L'article L213-6 du code de l'organisation judiciaire dispose que le juge de l'exécution connaît, de manière exclusive, des difficultés relatives aux titres exécutoires et des contestations qui s'élèvent à l'occasion de l'exécution forcée, même si elles portent sur le fond du droit à moins qu'elles n'échappent à la compétence des juridictions de l'ordre judiciaire.
Dans les mêmes conditions, il autorise les mesures conservatoires et connaît des contestations relatives à leur mise en 'uvre.
Il connaît, sous la même réserve, des demandes en réparation fondées sur l'exécution ou l'inexécution dommageables des mesures d'exécution forcée ou des mesures conservatoires.
Pour répondre à l'objection des appelants, la circonstance qu'une mesure d'exécution forcée ait été levée ne prive pas la partie au préjudice de laquelle elle avait été pratiquée de demander au juge de l'exécution réparation des éventuelles conséquences dommageables résultant de la mise en 'uvre de la mesure.
En l'espèce, il est démontré qu'à la date de la délivrance de l'assignation, AXA France IARD n'était pas informée de la mainlevée de la saisie. Elle produit en outre ses échanges avec le commissaire de justice démontrant qu'il ne l'en a informée que le 26 avril 2023, et qu'il a refusé de le lui en justifier. Quoi qu'il en soit, si la saisie a été pratiquée pour un montant indû le juge de l'exécution demeurait compétent pour en juger et statuer sur les conséquences d'un éventuel abus.

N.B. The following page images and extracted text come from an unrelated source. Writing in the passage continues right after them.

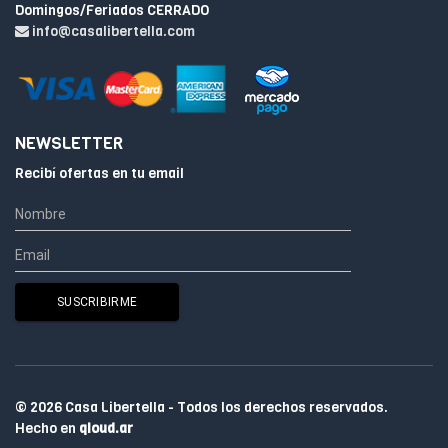
Domingos/Feriados CERRADO
info@casalibertella.com
NEWSLETTER
Recibí ofertas en tu email
© 2026 Casa Libertella - Todos los derechos reservados.
Hecho en
qloud.ar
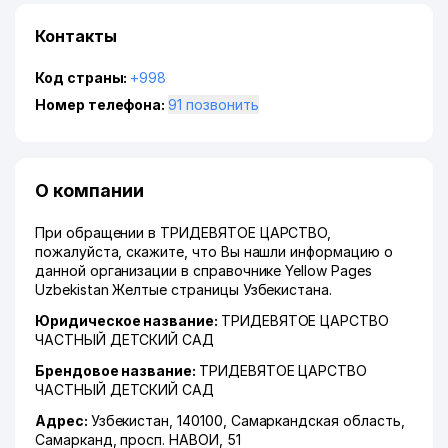
Контакты
Код страны:
+998
Номер телефона:
91 позвонить
О компании
При обращении в ТРИДЕВЯТОЕ ЦАРСТВО,
пожалуйста, скажите, что Вы нашли информацию о
данной организации в справочнике Yellow Pages
Uzbekistan Желтые страницы Узбекистана.
Юридическое название:
ТРИДЕВЯТОЕ ЦАРСТВО
ЧАСТНЫЙ ДЕТСКИЙ САД
Брендовое название:
ТРИДЕВЯТОЕ ЦАРСТВО
ЧАСТНЫЙ ДЕТСКИЙ САД
Адрес:
Узбекистан, 140100,
Самаркандская область
,
Самарканд
,
просп. НАВОИ
, 51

Pour tirer les conséquences de cet élément nouveau qui n'avait pas été porté à la connaissance du premier juge, et de l'absence de demande de réparation par la société AXA France IARD d'un préjudice qui lui aurait été causé par cette saisie, le jugement doit être infirmé en toutes ses dispositions. Il sera dit à la demande des appelants qu'il n'y avait pas lieu à cantonnement ni à mainlevée de la mesure.
En revanche, M [E] et Mme [O] ne sont pas fondés à demander réparation d'un préjudice moral qui n'est d'ailleurs pas décrit, puisqu'il ne tenait qu'à eux de comparaître devant le juge pour expliquer les raisons de la saisie et de leur revirement, et défendre utilement à la demande de cantonnement et de condamnation au titre de l'article 700 du code de procédure civile. Ils seront déboutés de leur demande de dommages et intérêts.
Compte tenu de l'issue du litige chaque partie supportera ses propres frais et dépens, aucune considération d'équité ne commandant de faire application des dispositions de l'article 700 du code de procédure civile au profit de quiconque.
PAR CES MOTIFS
La cour, statuant publiquement par décision contradictoire en dernier ressort;
INFIRME la décision entreprise en toutes ses dispositions ;
Statuant à nouveau et y ajoutant,
Vu la mainlevée de la saisie à l'initiative des saisissants en date du 18 avril 2023 soit avant que le juge ne statue,
Dit n'y avoir lieu à cantonnement ni à mainlevée de la mesure ;
Déboute M. [E] et Mme [O] de leur demande de dommages et intérêts pour préjudice moral ;
Laisse à chaque partie la charge de ses propres dépens ;
Déboute les parties de leurs demandes respectives fondées sur l'article 700 du code de procédure civile.
Arrêt prononcé par mise à disposition de l'arrêt au greffe de la cour, les parties en ayant été préalablement avisées dans les conditions prévues au deuxième alinéa de l'article 450 du code de procédure civile, signé par Madame Fabienne PAGES, Présidente et par Madame Mélanie RIBEIRO, Greffière, auquel la minute de la décision a été remise par le magistrat signataire.